Credit given to British film biz

Gov't support helps sector thrive

LONDON -- British film is a golden goose for the U.K's national economy, but a lack of proper care and attention could kill off the robust revenue stream, a new report warned.

The country's thriving film sector gave the British economy a £4.3 billion ($8.8 billion) shot in the arm in 2006, a 39% increase from two years ago, the last year for which figures were collated, according to U.K. Film Council research published Monday.

The industry seems to be firing on all cylinders, Film Council CEO John Woodward said, but he warned that without continued support from the government in terms of tax credits, the film business will dwindle and highly skilled workers will move abroad.

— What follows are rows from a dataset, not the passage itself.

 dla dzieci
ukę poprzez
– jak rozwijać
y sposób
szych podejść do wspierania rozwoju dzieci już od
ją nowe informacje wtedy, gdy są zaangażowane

"This is about accepting and acknowledging that growing the strength of the U.K. film market involves support from the government," Woodward said.

The research found that, after taking into account the new film tax relief plan introduced in the spring, the cost of producing a film in the U.K. is set to fall and by 2010 will be about 27% less than the cost of producing it in the U.S. and only 7% higher than the Czech Republic.

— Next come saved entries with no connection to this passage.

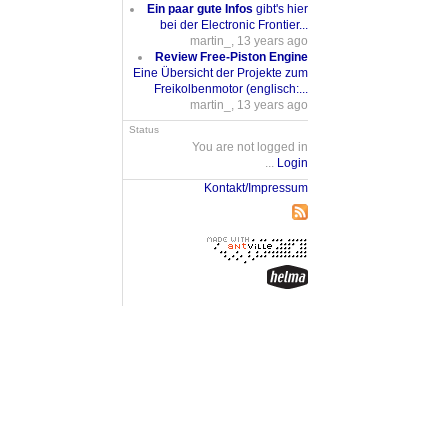
Ein paar gute Infos
gibt's hier
bei der Electronic Frontier...
martin_, 13 years ago
Review Free-Piston Engine
Eine Übersicht der Projekte zum
Freikolbenmotor (englisch:...
martin_, 13 years ago
Status
You are not logged in
...
Login
Kontakt/Impressum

"If there were no tax incentives from 2008 onward, we estimate this loss of competitiveness would reduce the U.K.'s share of global film production from 11% to just 2%," Woodward said.

Carried out by independent agency Oxford Economics and supported by Pinewood Shepperton, the report took into account the broad contribution from the film industry across employment, production, distribution and the supply chain as well as tourism.

Total exports of the film industry in 2006 stood at £967 million ($2 billion), with a net contribution of £163 million ($335.5 million) to the U.K. balance of payments. Capital investment in the film industry was estimated at £120 million ($247 million) for that year. The report said 33,500 people were directly employed in the film industry in 2006.

As contributors to the upswing, Woodward pointed to smaller films such as Andrea Arnold's "Red Road" and Ken Loach's Irish-set "The Wind That Shakes the Barley" as Cannes prize winners; to medium-size films like "The Queen" and "The Constant Gardener" that "get us to the Oscars"; and to boxofice blockbusters like the "Harry Potter" and James Bond films.

The report attributed one in 10 visits to the U.K. to the impact of films.